*** Opening Excerpt ***

Have you ever heard the saying that abs are made in the kitchen and summer bodies are made in the winter? They’re both true, and if you’ve got bikinis on the brain, don’t stress. I’ve put together the best burner of an at-home workout to get your heart rate up and help you sweat off those extra calories we may or may not have awarded ourself this Girl Scout cookie season 🙋♀️.
If you haven’t used kettlebells before, you’re in for a treat. Depending on which sets you buy (this adjustable weight goes from 8-40 lbs and this starter set can get you moving for under $35), they can be a great affordable option for your home gym, especially perfect for those busy days when making it to the gym can be a struggle.
What Are Kettlebells + Why Use Them?
A kettlebell is an instability device, which means that depending on the weight, momentum, and rotation of your body, the amount of activation and stability will change making different muscle groups fire at different times. Unlike free weights and dumbbells, the asymmetrical shape of the weight leaves you with more options than with traditional exercises.
The movements you can perform with a kettlebell help you improve not only your power, but your endurance too, meaning you’re getting stronger AND faster at the same time. The best part is that most kettlebell movements target more than one body part at a time, so not only are you able to work out at home, but you’re also able to get in a killer workout, targeting multiple areas, burning more fat, and blasting calories all at the same dang time! How’s that for efficient?
Outfit + Equipment Details:
Best At Home Kettlebell Workout
Next time you’re ready to work out, try this at-home (or anywhere!) kettlebell workout:
- Set your timer for 20 minutes and try to complete as many rounds and reps as possible, aiming for 10-15 reps of each movement. No breaks!
- Complete 3-5 rounds of 60 seconds for each movement. Try to hit the same number of reps (or more) each round. Rest about 60 seconds between rounds.

*** Closing Excerpt ***
*** Opening Data under study ***

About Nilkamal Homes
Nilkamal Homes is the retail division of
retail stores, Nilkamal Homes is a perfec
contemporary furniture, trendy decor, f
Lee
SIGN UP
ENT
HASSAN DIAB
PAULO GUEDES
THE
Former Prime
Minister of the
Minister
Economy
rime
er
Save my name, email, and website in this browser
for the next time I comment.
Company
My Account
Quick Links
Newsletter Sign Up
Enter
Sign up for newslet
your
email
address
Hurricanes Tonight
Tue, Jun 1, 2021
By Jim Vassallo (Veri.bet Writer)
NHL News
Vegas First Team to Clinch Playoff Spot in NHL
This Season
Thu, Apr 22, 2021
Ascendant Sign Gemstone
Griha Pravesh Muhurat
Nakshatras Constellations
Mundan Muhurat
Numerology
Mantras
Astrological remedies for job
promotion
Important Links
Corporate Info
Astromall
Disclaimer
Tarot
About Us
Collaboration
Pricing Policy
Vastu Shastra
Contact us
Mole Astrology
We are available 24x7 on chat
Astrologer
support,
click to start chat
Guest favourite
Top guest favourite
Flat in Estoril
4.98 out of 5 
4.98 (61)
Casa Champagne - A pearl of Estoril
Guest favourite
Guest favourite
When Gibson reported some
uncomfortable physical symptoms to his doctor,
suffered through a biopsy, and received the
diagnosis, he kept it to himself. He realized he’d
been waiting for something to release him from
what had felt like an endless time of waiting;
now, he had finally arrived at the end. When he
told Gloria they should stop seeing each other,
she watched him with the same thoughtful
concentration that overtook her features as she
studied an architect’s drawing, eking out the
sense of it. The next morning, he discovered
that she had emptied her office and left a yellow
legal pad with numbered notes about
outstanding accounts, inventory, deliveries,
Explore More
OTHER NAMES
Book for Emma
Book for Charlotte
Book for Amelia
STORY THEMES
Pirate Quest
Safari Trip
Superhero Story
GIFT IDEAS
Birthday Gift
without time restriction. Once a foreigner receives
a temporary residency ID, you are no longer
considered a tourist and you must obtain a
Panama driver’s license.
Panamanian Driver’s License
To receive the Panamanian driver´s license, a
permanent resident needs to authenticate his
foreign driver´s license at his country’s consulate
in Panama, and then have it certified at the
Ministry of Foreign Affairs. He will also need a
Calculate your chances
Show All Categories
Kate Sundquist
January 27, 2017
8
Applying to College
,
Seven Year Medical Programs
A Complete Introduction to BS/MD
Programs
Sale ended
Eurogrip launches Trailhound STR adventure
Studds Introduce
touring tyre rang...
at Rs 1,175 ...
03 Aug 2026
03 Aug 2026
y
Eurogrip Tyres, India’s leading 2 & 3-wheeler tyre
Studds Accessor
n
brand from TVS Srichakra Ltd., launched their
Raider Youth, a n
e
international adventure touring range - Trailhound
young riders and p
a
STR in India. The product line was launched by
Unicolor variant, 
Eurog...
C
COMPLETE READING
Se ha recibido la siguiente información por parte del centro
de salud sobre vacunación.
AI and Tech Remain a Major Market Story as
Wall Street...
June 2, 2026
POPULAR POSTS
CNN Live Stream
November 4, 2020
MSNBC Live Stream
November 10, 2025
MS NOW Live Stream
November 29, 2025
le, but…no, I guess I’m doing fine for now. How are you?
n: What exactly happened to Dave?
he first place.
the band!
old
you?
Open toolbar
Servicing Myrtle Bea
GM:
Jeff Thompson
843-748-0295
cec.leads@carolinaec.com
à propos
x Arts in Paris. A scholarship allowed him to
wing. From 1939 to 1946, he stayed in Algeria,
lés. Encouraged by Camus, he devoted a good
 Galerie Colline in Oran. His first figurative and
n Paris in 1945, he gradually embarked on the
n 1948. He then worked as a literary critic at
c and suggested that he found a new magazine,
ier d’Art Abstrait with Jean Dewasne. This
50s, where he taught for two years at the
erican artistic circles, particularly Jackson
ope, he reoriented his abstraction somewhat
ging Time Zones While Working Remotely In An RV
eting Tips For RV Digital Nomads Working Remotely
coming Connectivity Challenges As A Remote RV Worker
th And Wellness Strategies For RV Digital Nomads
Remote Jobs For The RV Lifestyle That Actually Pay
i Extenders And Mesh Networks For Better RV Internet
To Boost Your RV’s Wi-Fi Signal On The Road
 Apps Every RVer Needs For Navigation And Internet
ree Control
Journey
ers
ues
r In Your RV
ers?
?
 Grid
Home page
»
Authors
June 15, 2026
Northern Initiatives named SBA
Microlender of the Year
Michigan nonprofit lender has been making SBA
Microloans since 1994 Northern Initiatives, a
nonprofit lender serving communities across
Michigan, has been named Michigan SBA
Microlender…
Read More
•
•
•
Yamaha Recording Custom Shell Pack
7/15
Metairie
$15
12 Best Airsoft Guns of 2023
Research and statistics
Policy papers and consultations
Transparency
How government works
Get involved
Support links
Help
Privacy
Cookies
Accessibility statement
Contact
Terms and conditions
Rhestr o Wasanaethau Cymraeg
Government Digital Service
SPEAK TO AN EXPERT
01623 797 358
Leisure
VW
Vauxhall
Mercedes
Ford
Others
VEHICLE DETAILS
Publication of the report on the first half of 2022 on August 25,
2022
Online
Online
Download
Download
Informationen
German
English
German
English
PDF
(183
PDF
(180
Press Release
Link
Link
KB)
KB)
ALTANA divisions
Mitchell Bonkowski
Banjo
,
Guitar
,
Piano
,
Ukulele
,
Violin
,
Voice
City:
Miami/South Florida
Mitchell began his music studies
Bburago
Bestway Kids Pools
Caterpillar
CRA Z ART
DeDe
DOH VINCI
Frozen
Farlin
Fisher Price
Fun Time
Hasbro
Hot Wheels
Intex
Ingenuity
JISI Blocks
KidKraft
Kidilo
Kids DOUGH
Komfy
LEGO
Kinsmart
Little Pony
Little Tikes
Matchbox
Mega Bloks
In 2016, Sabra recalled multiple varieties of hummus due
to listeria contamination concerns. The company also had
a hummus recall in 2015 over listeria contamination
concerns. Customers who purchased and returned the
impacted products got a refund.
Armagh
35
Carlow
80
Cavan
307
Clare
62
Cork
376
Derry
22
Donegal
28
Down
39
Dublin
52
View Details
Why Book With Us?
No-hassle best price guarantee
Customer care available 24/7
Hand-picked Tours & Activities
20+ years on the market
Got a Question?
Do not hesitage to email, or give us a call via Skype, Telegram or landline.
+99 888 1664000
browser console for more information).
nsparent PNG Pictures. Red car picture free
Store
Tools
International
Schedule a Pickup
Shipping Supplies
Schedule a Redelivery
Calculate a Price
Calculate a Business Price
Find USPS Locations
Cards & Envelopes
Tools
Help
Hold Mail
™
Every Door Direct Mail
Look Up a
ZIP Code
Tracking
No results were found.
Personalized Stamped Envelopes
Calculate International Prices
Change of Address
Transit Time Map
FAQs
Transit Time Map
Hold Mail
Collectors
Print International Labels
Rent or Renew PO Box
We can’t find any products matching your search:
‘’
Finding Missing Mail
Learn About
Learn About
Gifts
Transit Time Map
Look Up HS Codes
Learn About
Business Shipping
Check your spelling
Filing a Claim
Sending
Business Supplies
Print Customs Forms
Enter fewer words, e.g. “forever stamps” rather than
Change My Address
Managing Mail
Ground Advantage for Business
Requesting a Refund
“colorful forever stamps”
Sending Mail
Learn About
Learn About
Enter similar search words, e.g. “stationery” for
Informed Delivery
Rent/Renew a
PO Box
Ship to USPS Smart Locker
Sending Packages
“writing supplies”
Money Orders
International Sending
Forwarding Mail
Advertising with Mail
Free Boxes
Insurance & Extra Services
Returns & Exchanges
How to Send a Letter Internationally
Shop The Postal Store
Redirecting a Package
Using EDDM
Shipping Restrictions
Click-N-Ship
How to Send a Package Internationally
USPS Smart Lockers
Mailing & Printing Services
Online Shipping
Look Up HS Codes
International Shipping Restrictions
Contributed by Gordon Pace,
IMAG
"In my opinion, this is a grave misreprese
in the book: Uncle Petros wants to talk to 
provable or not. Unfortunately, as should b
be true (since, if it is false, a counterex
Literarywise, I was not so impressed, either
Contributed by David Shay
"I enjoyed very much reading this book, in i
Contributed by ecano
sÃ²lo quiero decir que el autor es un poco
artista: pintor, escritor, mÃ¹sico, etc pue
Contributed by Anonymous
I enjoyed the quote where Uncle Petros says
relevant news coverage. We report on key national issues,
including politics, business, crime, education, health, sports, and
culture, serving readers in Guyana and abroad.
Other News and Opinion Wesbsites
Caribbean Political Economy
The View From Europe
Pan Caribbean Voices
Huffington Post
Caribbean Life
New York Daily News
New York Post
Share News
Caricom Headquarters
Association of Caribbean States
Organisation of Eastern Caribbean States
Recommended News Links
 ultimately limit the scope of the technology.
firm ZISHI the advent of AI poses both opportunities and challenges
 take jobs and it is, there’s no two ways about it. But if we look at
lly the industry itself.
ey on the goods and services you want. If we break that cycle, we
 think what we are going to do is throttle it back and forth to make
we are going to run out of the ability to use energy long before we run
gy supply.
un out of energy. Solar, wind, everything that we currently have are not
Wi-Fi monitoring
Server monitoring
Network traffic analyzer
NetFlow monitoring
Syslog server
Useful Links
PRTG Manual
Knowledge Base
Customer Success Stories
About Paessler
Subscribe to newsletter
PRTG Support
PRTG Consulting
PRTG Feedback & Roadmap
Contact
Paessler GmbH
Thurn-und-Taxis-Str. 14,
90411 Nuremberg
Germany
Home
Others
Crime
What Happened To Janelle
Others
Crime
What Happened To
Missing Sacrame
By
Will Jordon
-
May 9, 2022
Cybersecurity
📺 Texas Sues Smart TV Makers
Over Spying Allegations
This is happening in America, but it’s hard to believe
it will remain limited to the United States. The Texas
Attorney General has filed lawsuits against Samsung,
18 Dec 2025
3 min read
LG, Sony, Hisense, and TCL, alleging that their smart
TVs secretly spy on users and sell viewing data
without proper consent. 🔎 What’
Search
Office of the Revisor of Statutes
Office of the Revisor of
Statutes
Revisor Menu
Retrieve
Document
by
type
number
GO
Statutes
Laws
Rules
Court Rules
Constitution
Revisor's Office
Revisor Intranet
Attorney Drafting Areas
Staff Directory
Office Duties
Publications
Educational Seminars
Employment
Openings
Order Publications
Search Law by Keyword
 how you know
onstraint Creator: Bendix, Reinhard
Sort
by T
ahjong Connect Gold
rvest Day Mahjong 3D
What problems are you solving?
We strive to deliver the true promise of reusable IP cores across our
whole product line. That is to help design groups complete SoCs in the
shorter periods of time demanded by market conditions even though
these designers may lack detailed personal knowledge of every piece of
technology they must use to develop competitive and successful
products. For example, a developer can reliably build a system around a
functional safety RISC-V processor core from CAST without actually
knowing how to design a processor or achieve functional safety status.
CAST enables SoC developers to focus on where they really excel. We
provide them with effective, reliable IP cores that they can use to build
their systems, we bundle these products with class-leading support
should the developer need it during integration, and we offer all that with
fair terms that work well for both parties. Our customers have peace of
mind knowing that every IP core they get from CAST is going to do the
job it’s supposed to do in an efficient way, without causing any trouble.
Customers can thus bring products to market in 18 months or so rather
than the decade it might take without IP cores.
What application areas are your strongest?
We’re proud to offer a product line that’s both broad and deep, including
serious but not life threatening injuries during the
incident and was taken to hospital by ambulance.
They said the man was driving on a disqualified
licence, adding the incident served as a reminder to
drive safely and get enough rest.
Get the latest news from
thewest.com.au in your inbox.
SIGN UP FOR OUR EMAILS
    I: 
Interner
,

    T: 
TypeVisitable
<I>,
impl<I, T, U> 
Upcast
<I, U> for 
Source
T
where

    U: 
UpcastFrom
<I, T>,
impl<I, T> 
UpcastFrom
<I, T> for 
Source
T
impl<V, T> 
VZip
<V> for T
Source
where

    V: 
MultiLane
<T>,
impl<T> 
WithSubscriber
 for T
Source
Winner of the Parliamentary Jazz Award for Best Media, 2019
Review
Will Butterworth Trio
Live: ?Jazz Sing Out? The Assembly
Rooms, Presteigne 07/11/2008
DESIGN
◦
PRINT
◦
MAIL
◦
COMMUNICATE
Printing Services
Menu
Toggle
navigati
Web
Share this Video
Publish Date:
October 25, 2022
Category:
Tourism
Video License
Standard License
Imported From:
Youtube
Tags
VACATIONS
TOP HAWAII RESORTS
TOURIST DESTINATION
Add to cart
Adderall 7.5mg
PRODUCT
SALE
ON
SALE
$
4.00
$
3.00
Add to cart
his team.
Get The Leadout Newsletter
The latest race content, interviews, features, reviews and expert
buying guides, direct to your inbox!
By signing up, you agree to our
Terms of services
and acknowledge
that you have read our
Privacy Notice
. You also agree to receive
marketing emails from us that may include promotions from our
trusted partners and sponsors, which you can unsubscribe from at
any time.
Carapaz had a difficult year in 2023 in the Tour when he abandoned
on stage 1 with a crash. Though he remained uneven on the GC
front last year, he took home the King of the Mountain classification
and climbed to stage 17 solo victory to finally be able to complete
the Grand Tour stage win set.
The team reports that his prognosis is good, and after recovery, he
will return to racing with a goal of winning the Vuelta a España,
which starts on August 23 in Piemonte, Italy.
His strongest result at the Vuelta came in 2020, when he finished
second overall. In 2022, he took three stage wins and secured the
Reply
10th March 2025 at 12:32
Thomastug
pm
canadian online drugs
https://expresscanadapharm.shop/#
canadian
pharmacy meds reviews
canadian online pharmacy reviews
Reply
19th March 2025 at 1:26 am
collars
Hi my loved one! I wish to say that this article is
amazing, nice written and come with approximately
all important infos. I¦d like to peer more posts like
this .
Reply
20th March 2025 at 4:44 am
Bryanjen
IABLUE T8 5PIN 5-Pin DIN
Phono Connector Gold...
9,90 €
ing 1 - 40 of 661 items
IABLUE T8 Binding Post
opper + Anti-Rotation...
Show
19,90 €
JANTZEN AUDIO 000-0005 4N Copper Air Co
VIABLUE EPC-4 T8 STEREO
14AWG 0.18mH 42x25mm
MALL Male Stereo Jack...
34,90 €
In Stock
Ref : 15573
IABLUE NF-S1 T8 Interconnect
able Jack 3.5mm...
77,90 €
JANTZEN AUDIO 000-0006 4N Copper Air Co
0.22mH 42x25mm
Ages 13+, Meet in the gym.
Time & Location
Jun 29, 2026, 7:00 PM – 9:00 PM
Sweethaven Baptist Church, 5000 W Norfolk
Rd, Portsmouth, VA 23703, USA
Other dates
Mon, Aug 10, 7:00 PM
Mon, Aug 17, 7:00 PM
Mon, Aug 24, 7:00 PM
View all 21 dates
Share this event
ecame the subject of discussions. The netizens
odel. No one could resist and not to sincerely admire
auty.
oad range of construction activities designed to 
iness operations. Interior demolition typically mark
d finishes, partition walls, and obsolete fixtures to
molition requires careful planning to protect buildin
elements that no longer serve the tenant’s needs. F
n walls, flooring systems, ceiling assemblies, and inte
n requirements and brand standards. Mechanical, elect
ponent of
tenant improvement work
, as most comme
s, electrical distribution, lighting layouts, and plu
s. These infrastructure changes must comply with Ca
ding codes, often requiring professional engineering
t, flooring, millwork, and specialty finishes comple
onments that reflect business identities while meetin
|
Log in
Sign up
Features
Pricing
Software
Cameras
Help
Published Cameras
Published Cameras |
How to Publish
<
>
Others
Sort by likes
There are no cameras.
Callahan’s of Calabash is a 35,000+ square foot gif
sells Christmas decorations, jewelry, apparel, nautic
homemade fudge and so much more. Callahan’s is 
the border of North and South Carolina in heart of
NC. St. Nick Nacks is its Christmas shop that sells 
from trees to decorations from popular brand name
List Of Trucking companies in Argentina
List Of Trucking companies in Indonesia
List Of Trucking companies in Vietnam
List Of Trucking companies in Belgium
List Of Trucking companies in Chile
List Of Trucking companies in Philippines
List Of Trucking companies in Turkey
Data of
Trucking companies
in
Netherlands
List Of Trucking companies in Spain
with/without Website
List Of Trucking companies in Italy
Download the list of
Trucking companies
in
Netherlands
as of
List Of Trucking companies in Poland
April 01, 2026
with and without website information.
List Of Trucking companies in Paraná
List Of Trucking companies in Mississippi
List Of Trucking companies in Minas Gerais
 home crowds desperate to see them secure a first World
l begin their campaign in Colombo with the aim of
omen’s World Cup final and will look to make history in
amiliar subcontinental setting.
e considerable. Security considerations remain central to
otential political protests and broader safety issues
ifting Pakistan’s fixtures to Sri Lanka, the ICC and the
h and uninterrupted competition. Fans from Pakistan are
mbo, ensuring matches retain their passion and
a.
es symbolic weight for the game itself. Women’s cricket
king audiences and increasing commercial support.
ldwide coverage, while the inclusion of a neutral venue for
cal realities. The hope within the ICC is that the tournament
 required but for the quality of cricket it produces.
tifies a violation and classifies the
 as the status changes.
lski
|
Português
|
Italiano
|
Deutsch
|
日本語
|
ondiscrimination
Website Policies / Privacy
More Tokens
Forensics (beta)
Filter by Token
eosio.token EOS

*** Closing Data under study ***

Continue the at-home kettlebell workout article from the point where it stops.

Start in the standing position, with your feet spaced slightly wider than shoulder-width apart, toes pointing slightly out to the sides. Holding the kettlebell in front of your chest (you can hold it by the handle or flip it over and hold it by the bell too), keeping your elbows in close to your body. Keeping your core tight throughout the movement, slowly squat down, drive your heels into the ground, and try to get your butt below parallel, keeping your chest up and your knees slightly out over your toes. Return to a standing position to complete the rep.
Stand up straight with your back nice and flat, core tight. Hold the kettlebell by the handle so it’s hanging down below your hips. Slowly bring the kettlebell up toward your chin, allowing your elbows to go out, stopping at about shoulder height. You can also combine this move with a deadlift.
Lunges are great because they are working SO many muscles at the same time, and you don’t need to add weight. For extra burn, add in dumbbells or kettlebells (you can honestly use either for this move!). If you have dumbbells, hold one in each hand and lunge forward (or you can choose to complete reverse lunges). Make sure that your front knee never goes out ahead of your toe and that you’re creating a nice 90 degree angle with your knee. Return to standing. If you opt to use a kettlebell, hold it in front of your chest like you did for your squat.
Begin standing straight with the kettlebell on the ground between your feet. Your feet should be about shoulder width apart, and your back should remain flat and your core tight throughout the entire move. Slowly push your hips back as you bend down (keeping your legs as straight as possible) to grab the handle of the kettlebell, keeping your chin neutral. Slowly stand and squeeze your glutes at the top of the stance, and then lower back down until you feel the pull in your hamstrings. Be sure to keep your shoulder blades squeezed together to help keep your back flat and chest out during the movement to maximize the stimulation of your glutes and hamstrings.
The kettlebell swing is one of my absolute favorite moves! Not only is this a great strength + endurance move, but it’s just pretty dang fun to do. At first glance, it looks like this move works your arms. But, in reality, it’s a great hip/glute move as you should be using your hips to really drive the kettlebell up and forward.
Begin in a standing position holding the kettlebell down below your hips. Your back should remain flat and your core tight. Bend slightly, pushing your hips back toward the wall behind you. Use your hips to propel the kettlebell forward in a swinging motion up and about chest or chin level. This movement is meant to be on the faster side. The slower you go, the more difficult it will be to maintain the proper motion.
As you progress through these moves, you can start to make them more challenging by opting for a heavier kettlebell or even by trying to do a one arm overhead kettle bell squat and/or lunges! I definitely don’t recommend doing those unless you’re more intermediate to advanced and after you’ve had some practice with these moves. After you try the workout, comment below and let me know your favorite movement!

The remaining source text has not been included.